Déjà s'envole la fleur maigre est le film culte de Paul Meyer, injustement oublié et qui semble refaire surface aujourd'hui, grâce notamment à la Cinematek. C'est également l'oeuvre qui plongera Meyer dans d'énormes soucis financiers, condamné à payer à l'état belge de nombreux montants. La cause ? Le film devait en réalité être une oeuvre de propagande sur le bien-fondé de l'immigration commandée par le pouvoir de l'époque. Le résultat final en est bien loin.
Pourtant, l'attaque face à l'état belge et au pouvoir en place se veut plutôt discrète. Meyer s'attache en réalité beaucoup plus à l'humain. A la fin des années 50, les mines ferment leurs portes peut à petit en Belgique. Le travail se fait de plus en en plus rare mais cela n'empêche pas l'immigration italienne de continuer à venir s'installer en Belgique, dans l'espoir de jours meilleurs.
La réalité est toute autre. Les Italiens arrivent et sont parqués, pour certains, dans d'anciens baraquements de la Seconde Guerre mondiale. La misère et le chômage sont le pain quotidien de ces personnes. Le contexte est donc décrit et Meyer s'évertue à montrer cette vie de tous les jours. Pourtant, le cinéaste belge ne tombe jamais dans le misérabilisme ou la propagande à deux balles. Car si les conditions sont rudes, Meyer aime également montrer les plaisirs quotidiens de la vie des mineurs (les fêtes de village, les enfants descendants les terrils sur des "luges" de fortune, etc.).
Mais forcément la réalité de cette vie quotidienne n'est pas éludée. Immigrés ne parlant pas français, enfants mangeants des bonbons inexistants distribués par Domenico (superbe séquence par ailleurs), affiches sur les murs appelant à avoir du travail et non plus de récession ou de chômage.
Le film est construit à la manière d'un docu-fiction. Les acteurs sont évidemment des amateurs, immigrés et autochtones.
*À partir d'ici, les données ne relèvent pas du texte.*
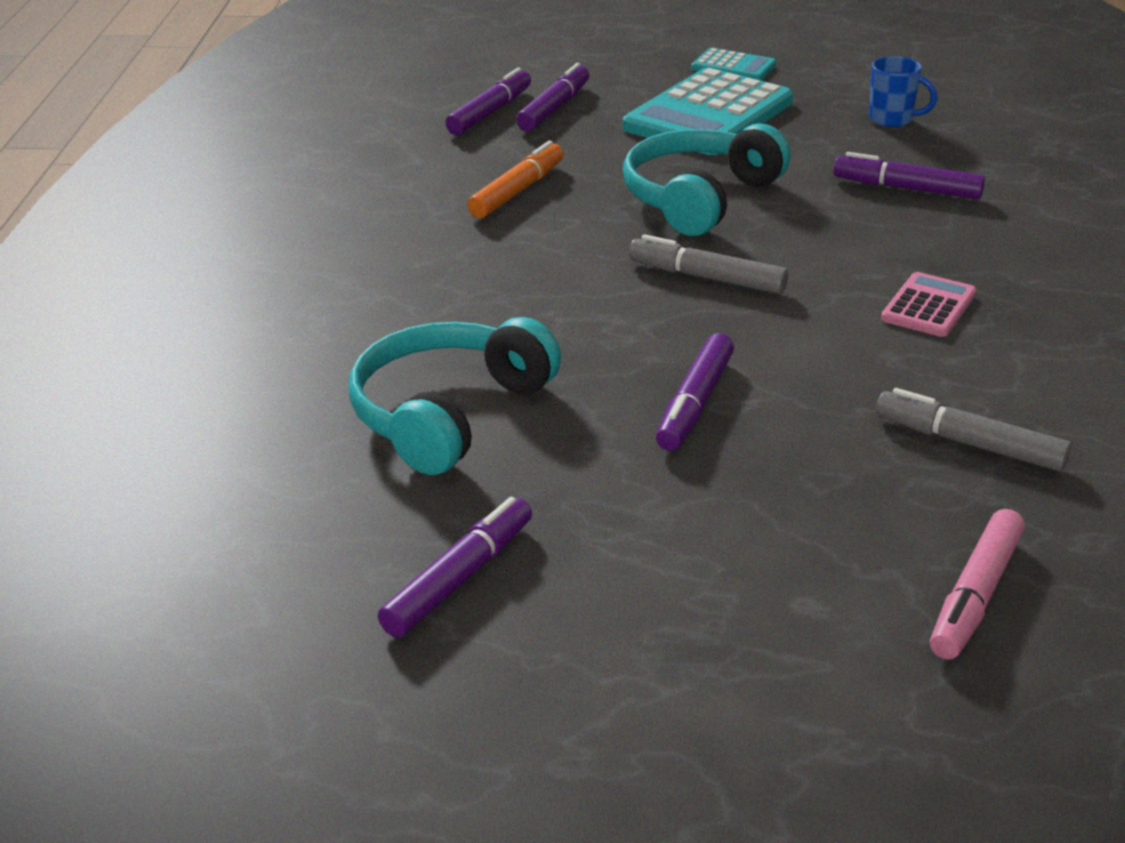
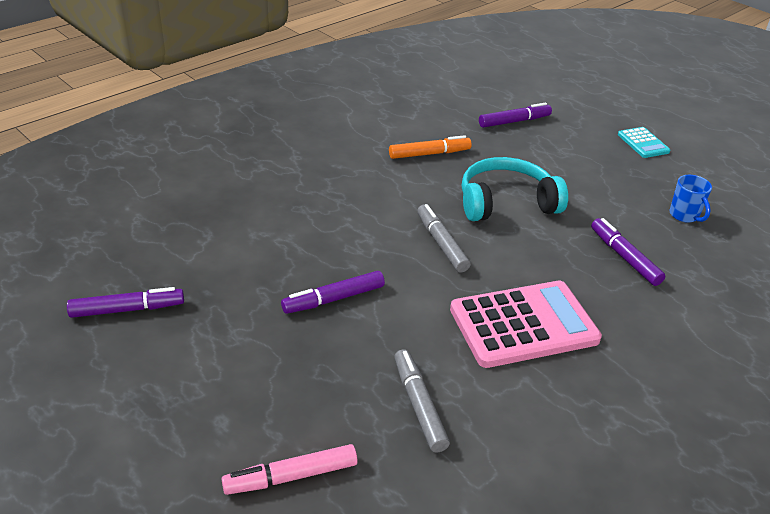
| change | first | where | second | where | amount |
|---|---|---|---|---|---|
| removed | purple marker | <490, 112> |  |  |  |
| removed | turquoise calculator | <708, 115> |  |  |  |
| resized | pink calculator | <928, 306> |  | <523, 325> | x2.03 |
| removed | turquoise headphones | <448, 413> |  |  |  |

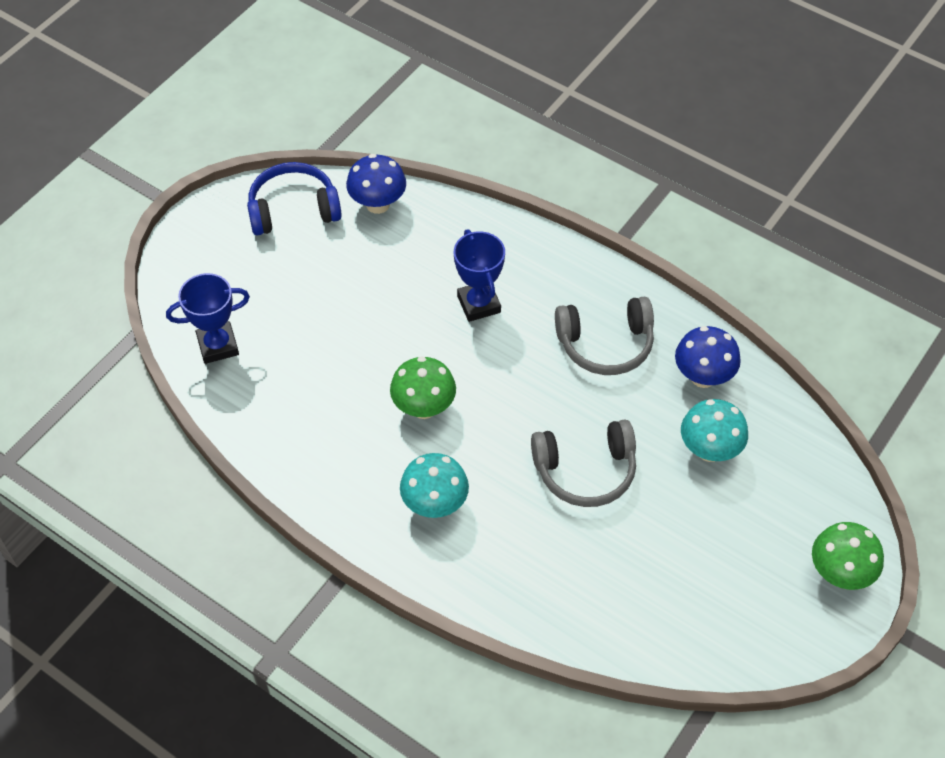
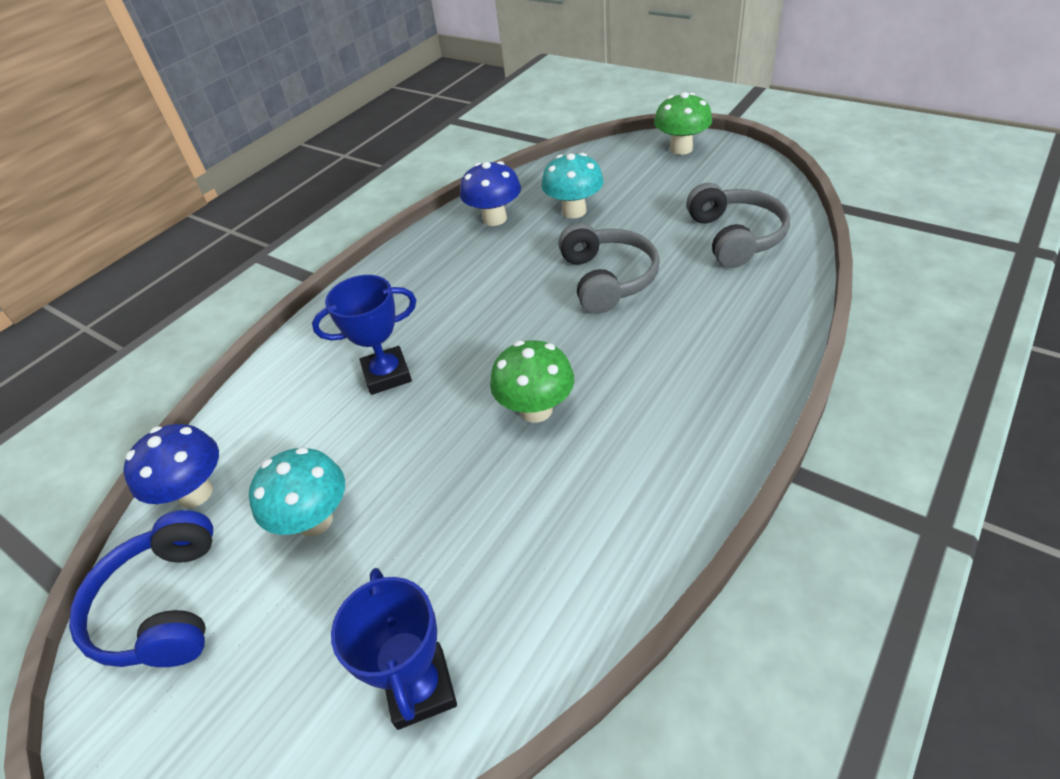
| change | first | where | second | where | amount |
|---|---|---|---|---|---|
| moved | grey headphones | <605, 345> |  | <735, 237> |  |
| moved | turquoise mushroom | <435, 504> |  | <315, 520> |  |

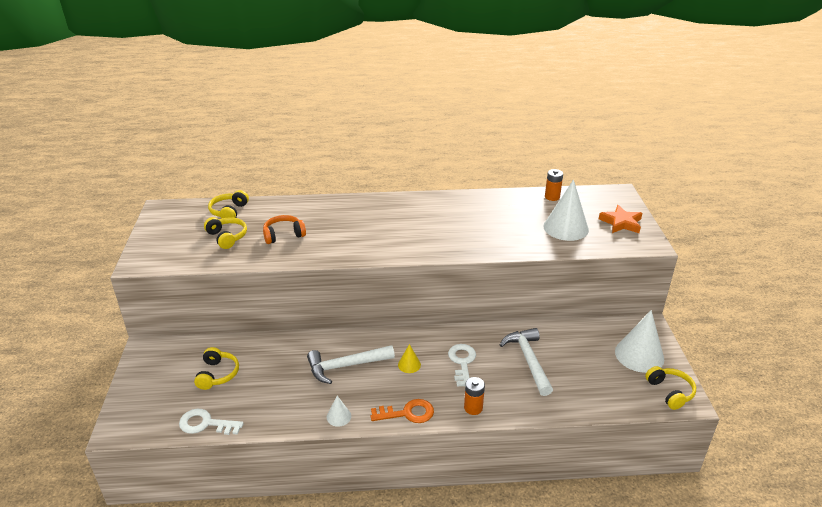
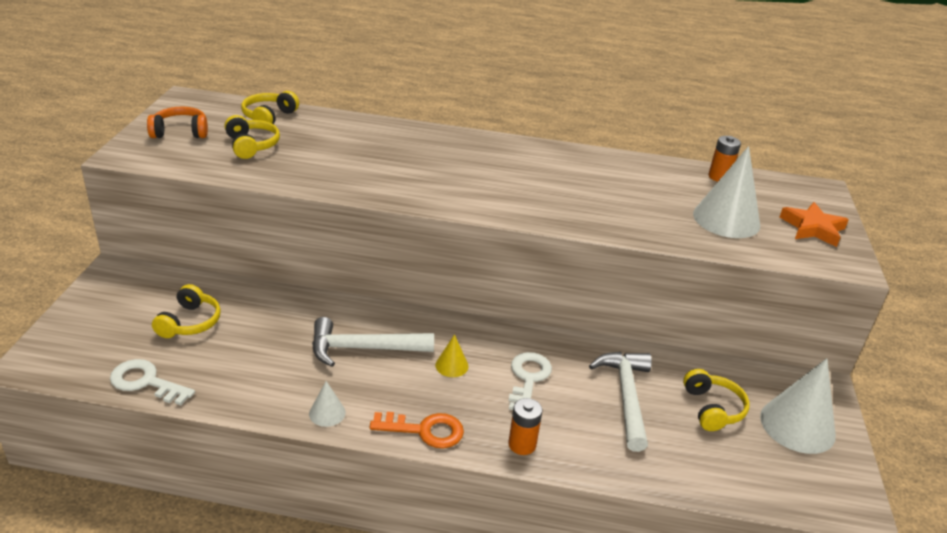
| change | first | where | second | where | amount |
|---|---|---|---|---|---|
| moved | orange headphones | <283, 235> |  | <180, 132> |  |
| moved | yellow headphones | <670, 392> |  | <712, 408> |  |

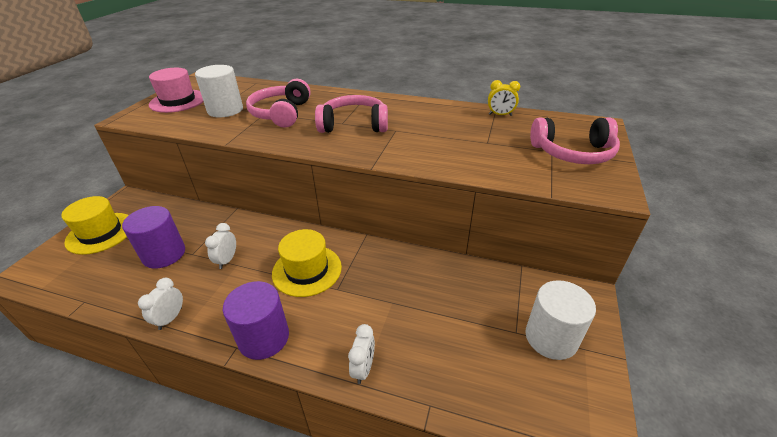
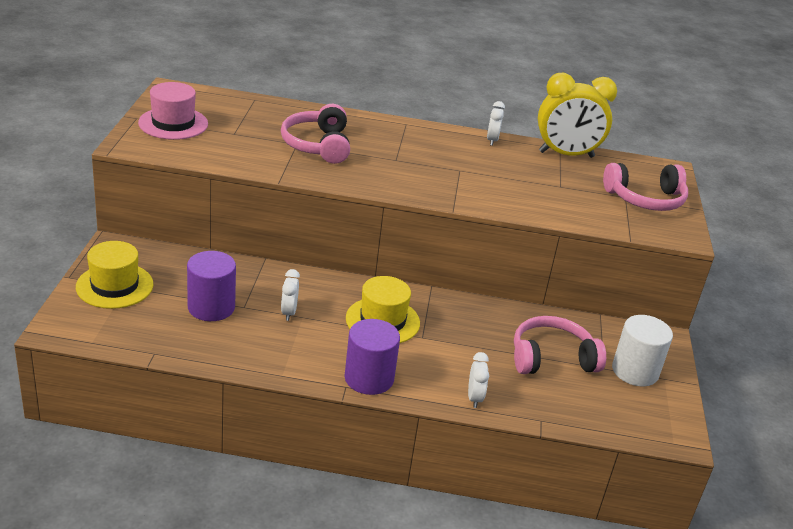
| change | first | where | second | where | amount |
|---|---|---|---|---|---|
| removed | white cylinder | <225, 110> |  |  |  |
| resized | yellow clock | <500, 115> |  | <566, 154> | x2.19 |
| moved | pink headphones | <354, 125> |  | <552, 358> |  |
| moved | white clock | <170, 318> |  | <492, 140> |  |

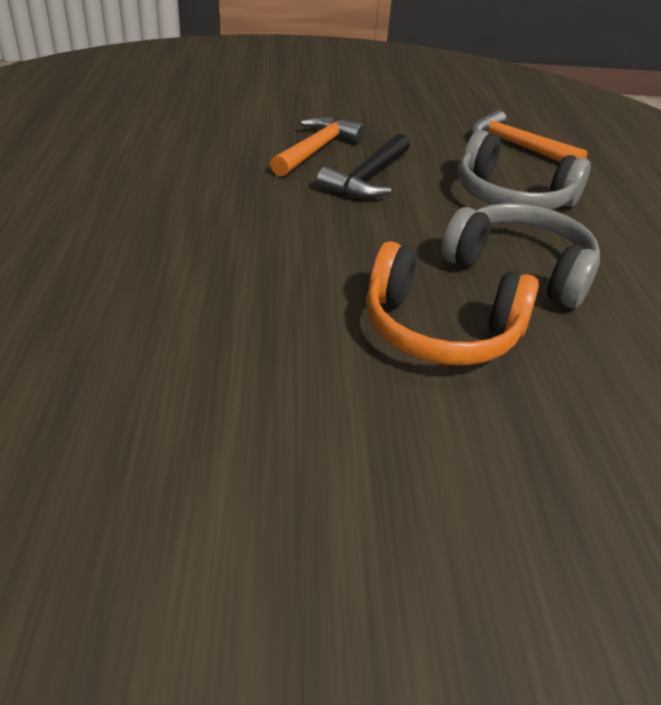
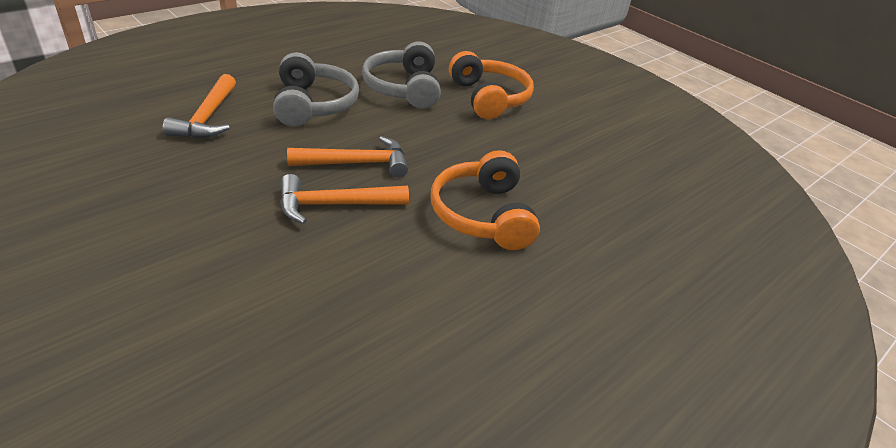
| change | first | where | second | where | amount |
|---|---|---|---|---|---|
| recoloured | black hammer | <368, 178> | orange hammer | <357, 163> |  |
| added |  |  | orange headphones | <483, 215> |  |

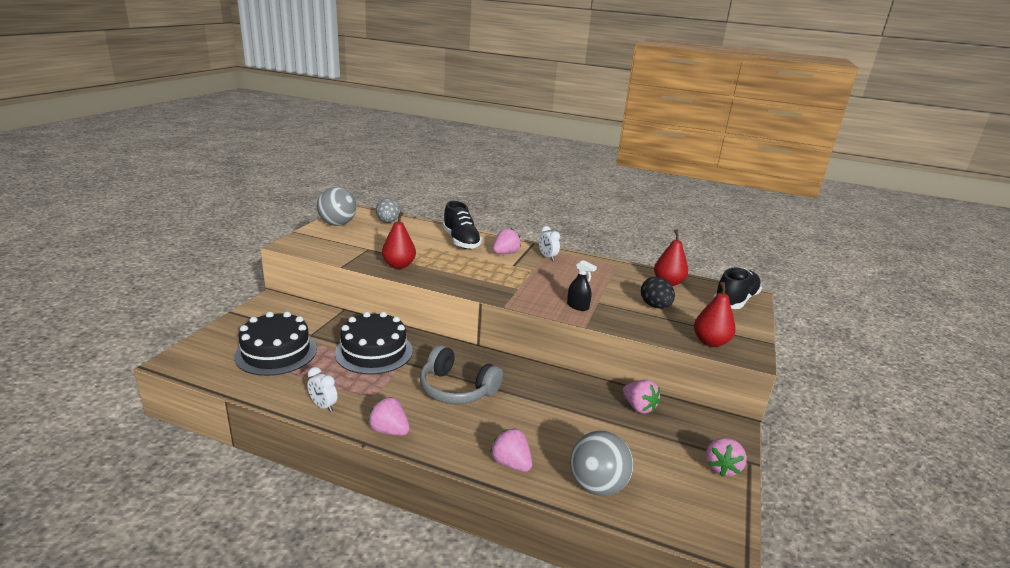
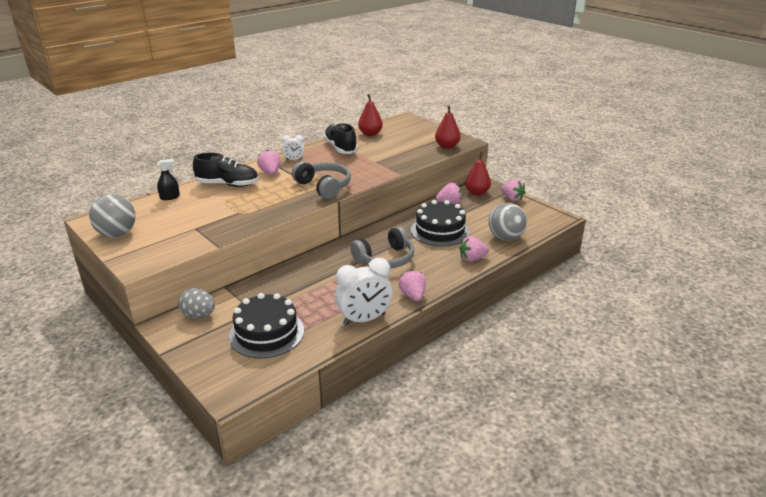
| change | first | where | second | where | amount |
|---|---|---|---|---|---|
| moved | grey egg | <388, 222> |  | <198, 315> |  |
| moved | red pear | <399, 265> |  | <477, 192> |  |
| moved | black spray bottle | <577, 306> |  | <170, 197> |  |
| moved | black shoe | <735, 300> |  | <340, 148> |  |
| removed | black egg | <655, 306> |  |  |  |
| moved | black cake | <374, 352> |  | <440, 231> |  |
| resized | white clock | <323, 406> |  | <364, 319> | x1.97 |
| turned | pink strawberry | <389, 430> |  | <413, 296> | 105 degrees clockwise |
| added |  |  | grey headphones | <323, 187> |  |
D'ailleurs Meyer prévient d'emblée qu'il remercie l'ensemble des personnes qui ont vu leur histoire personnelle modifiée pour servir une histoire globale. L'oeuvre est particulièrement touchante par l'utilisation de ces amateurs en partie.
Meyer possède également un grand sens du cadrage et de la mise en scène, renvoyant par là, par exemple, les frères Dardenne, jalon du cinéma social belge, à leurs chères études. Le noir et blanc est superbe.
Le film se veut d'une humanité profonde mais également rempli d'espoir comme peut si bien le dire Domenico (Borinage, charbonnage, chômage et... speranza). A noter que le film avait été remarquablement accueilli par certains cinéastes de l'époque et notamment Visconti, Antonioni, Rossellini ou encore De Sica. Rien que cela.